The Senegalese battalion based in Sévaré (central Mali) began its rotation this week, the Minusma reported on social networks.

Senegal's main opposition figure, Ousmane Sonko, used Mali to attack President Macky Sall and France on Thursday when he announced his candidacy for the 2024 presidential election. He also expressed strong support for the head of the Malian junta, Colonel Assimi Goïta.

"We saw that Macky Sall repatriated the few Senegalese elements who were there because they were not there as Senegalese, they were there because France had asked him to bring troops," Sonko said.

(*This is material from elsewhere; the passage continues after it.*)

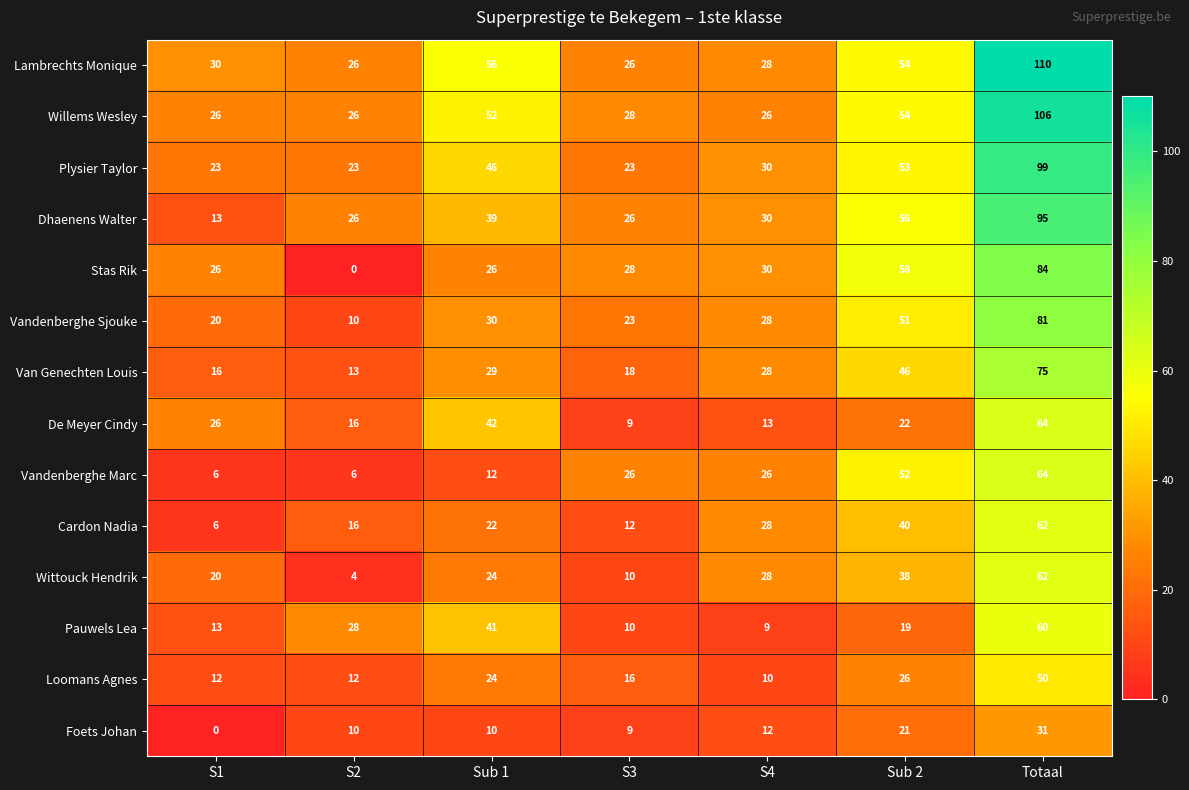

Where does the Vandenberghe Sjouke series first go above 28?

Sub 1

If he is elected, "we will send troops to support our Malian brothers and put an end to this gangrene," Sonko added, referring to the jihadist spread that has plagued Mali since 2012, which has spread to its neighbours in Burkina Faso and Niger and is worrying the entire sub-region.

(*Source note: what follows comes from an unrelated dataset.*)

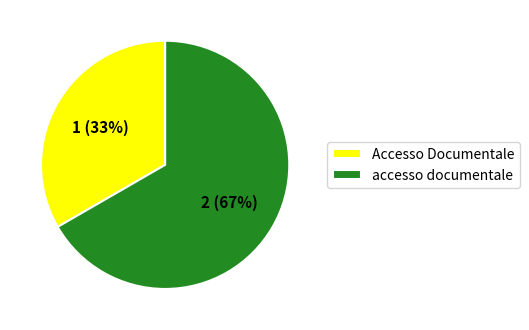

Rank the categories by value from highest to lowest.

accesso documentale, Accesso Documentale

Senegal has in fact proceeded, like others, to a "periodic rotation", wrote the staff in a statement issued on Thursday night to Friday.

"Contrary to some information given in the press, Senegal has not disengaged from Mali," it said. This week's rotation is "a normal operation to replace, the number for number, the troops engaged" by Senegal "from the first hours of the crisis," he said.

Senegal has 1,300 soldiers, gendarmes and police officers in the Minusma, he said. The Minusma has about 17,500 men and women, including more than 13,000 soldiers and police.

Ousmane Sonko also said he "encouraged President Assimi Goïta because he has not lost face".

Colonel Goïta took and strengthened his power through two coups in 2020 and 2021, with the declared project of turning the country around and restoring security. Under his leadership, Mali has turned away from France and its former allies, and toward Russia.